Saya bisa bayangkan, betapa kacaunya jika Nothing But The Truth dijalankan dengan patron yang berbeda, misal tokoh Ray dengan basis nalar burhani, diganti dengan Ray berbasis nalar irfani, yang justru akan menjadi korban adalah Timmy Armstrong (anak laki-laki dari Ray dan Rachel, diperankan Preston Bailey) yang akan tumbuh besar dengan ibu yang sedang di Penjara. Tentu saya tidak menyarankan agar setiap suami menyelingkuhi istrinya yang sedang depresi di penjara, tapi apa yang dipilih Ray adalah pilihan Ayah yang rasional yang memikirkan masa depan Timmy tanpa perlu AXA Mandiri.

Dubois yang bekerja berdasarkan teks tertulis, dan kaidah-kaidah hukum, tidak mungkin diganti dengan Dubois yang bekerja atas dasar intuisi/Zdauq, jika dipaksakan tentu Rachel akan bebas dan menjadi contoh buruk bagaimana begitu mudah dan tidak terselesaikannya gangguan atas stabilitas Negara.

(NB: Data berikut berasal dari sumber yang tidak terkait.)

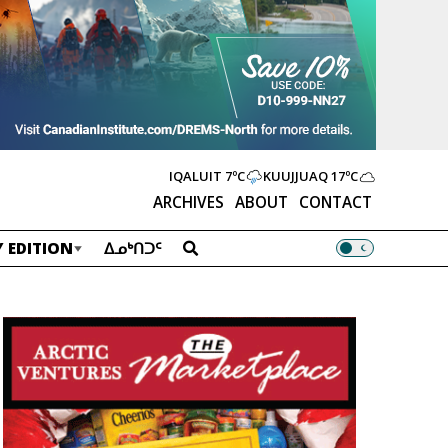
IQALUIT
7ºC
KUUJJUAQ
17ºC
ARCHIVES
ABOUT
CONTACT
 EDITION
ᐃᓄᒃᑎᑐᑦ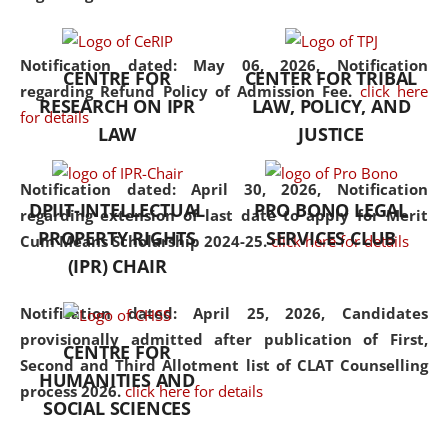
the diverse facets of the
discipline.
Notification dated: May 06, 2026,
Notification
CENTRE FOR
CENTER FOR TRIBAL
regarding Refund Policy of Admission Fee.
click here
RESEARCH ON IPR
LAW, POLICY, AND
for details
LAW
JUSTICE
Notification dated: April 30, 2026,
Notification
DPIIT-INTELLECTUAL
PRO BONO LEGAL
regarding extension of last date to apply for Merit
PROPERTY RIGHTS
SERVICES CLUB
Cum Means Scholarship 2024-25.
click here for details
(IPR) CHAIR
Notification dated: April 25, 2026,
Candidates
provisionally admitted after publication of First,
CENTRE FOR
Second and Third Allotment list of CLAT Counselling
HUMANITIES AND
process 2026.
click here for details
SOCIAL SCIENCES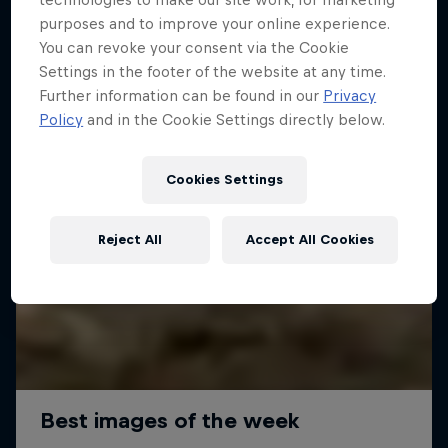
purposes and to improve your online experience.
You can revoke your consent via the Cookie
Settings in the footer of the website at any time.
Further information can be found in our
Privacy
Policy
and in the Cookie Settings directly below.
Cookies Settings
Reject All
Accept All Cookies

Begitu pun dengan Rachel yang menggunakan nalar irfani, jika diganti dengan katakanlah Rachel dengan nalar burhani, maka Nothing But The Truth sebagai sebuah film akan selesai dalam durasi waktu hanya kurang lebih empat menit dua puluh satu detik.

Dari dua paragraf diatas, terlihat bahwa kelangsungan Nothing But The Truth sangat ditentukan oleh kesesuaian dari tiga nalar yang bekerja dibelakangnya dengan sepengetahuan dan ukuran yang ditetapkan oleh Lurie. Semua mempunyai peran, semua mempunyai arti, dan semua mempunyai alasan masing-masing. Mengibiri salah satunya adalah hanya sebuah kebodohan. Rod Lurie tak sendirian disini, al-Qamar ayat ke-49 menyatakan “sesungguhnya, kami menciptakan segala sesuatu menurut ukuran.”

Apa arti sebuah “ukuran” atau lebih tepatnya sampai sejauh mana “ukuran” tersebut?

Meski Albert Burnside (pengacara Rachel, diperankan Alan Alda) sudah berkata manis, saya kutipkan disini: “karena aku membela Rachel Armstrong, bukan sebuah prinsip” dan “mulanya, aku piker Rachel dan Prinsip adalah dua buah bagian, tapi ternyata ia satu,” bagi Lurie, ukuran sudah ditetapkan, dan ukuran itu ada pada durasi satu jam tiga puluh enam menit tiga puluh tiga detik ketika Rachel memutuskan untuk berbicara dengan Albert.

Albert Burnside memang seorang yang mengerti kata-kata untuk diingat, ia berujar “seseorang bisa menjalani kehidupan yang baik, menjadi terhormat, dan berbuat amal, …tapi pada akhirnya, jumlah orang yang datang pada pemakamannya umumnya tergantung pada cuaca.”